A yearning for lost innocence sparks the journey in director Marc Forster's whimsical period drama Finding Neverland. Johnny Depp stars as JM Barrie, the creator of Peter Pan, in this tender and visually exciting portrait of the people and events that inspired his evergreen children's story. However the story never comes into its own, only skimming the surface of Barrie's obsession and failing to grasp the psychological ties underlying his most intimate relationships.
While walking his dog in Edwardian London, Barrie encounters the Llewelyn Davies brothers (Freddie Highmore, Nick Roud, Joe Prospero, Luke Spill) and their widowed mother Sylvia (Kate Winslet). Pensive after a lukewarm response to his latest play, he finds distraction in their company, regaling the children with vividly imagined games set in the world of Neverland.

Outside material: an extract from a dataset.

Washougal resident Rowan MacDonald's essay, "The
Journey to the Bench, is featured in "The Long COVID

The words soon begin to flow but tongues start to wag as Barrie spends more and more time with the Llewelyn Davies', thus undermining his marriage and inviting the cool disdain of Sylvia's mother (Julie Christie). But a greater tragedy is set to strike, finally forcing Barrie and the boys to put away childish things.
"LACK OF CHEMISTRY BETWEEN DEPP AND WINSLET"

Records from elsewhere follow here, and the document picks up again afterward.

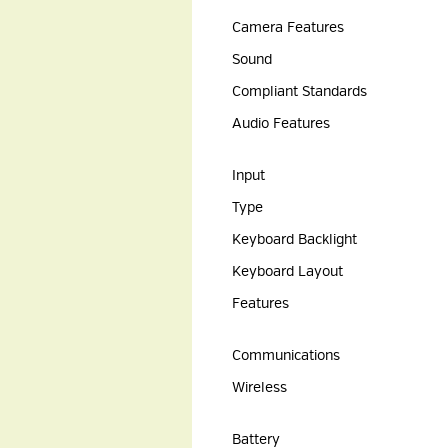
Camera Features
Sound
Compliant Standards
Audio Features
Input
Type
Keyboard Backlight
Keyboard Layout
Features
Communications
Wireless
Battery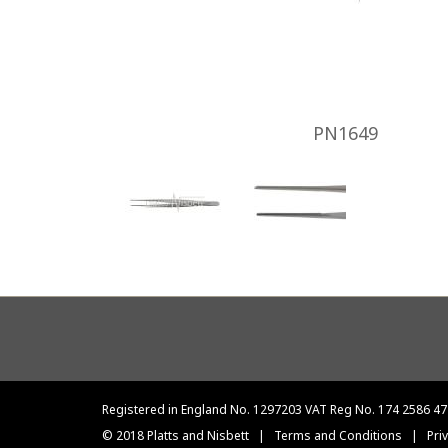
PN1649
Footer
menu
Registered in England No. 1297203 VAT Reg No. 174 2586 47
© 2018 Platts and Nisbett
|
Terms and Conditions
|
Pri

Speculation that Barrie was a paedophile is raised but quickly dismissed, with Forster offering no other clues as to what made the author tick and giving Depp little room to manoeuvre in the role of cardboard cutout nice guy. Barrie's bond with young Peter is clearly the pulse of the story, which is always at its most compelling in their scenes together and bolstered by Freddie Highmore's startlingly heartrending performance. However, the script places too much emphasis on Barrie's relationship with Sylvia - a flaw emphasised by the lack of chemistry between Depp and Winslet.
At best Finding Neverland poignantly conveys the tragedy of departed innocence, balancing harsh reality against a beautifully realised, fairy-dusted fantasy. It's just a shame that Forster gets lost on the way.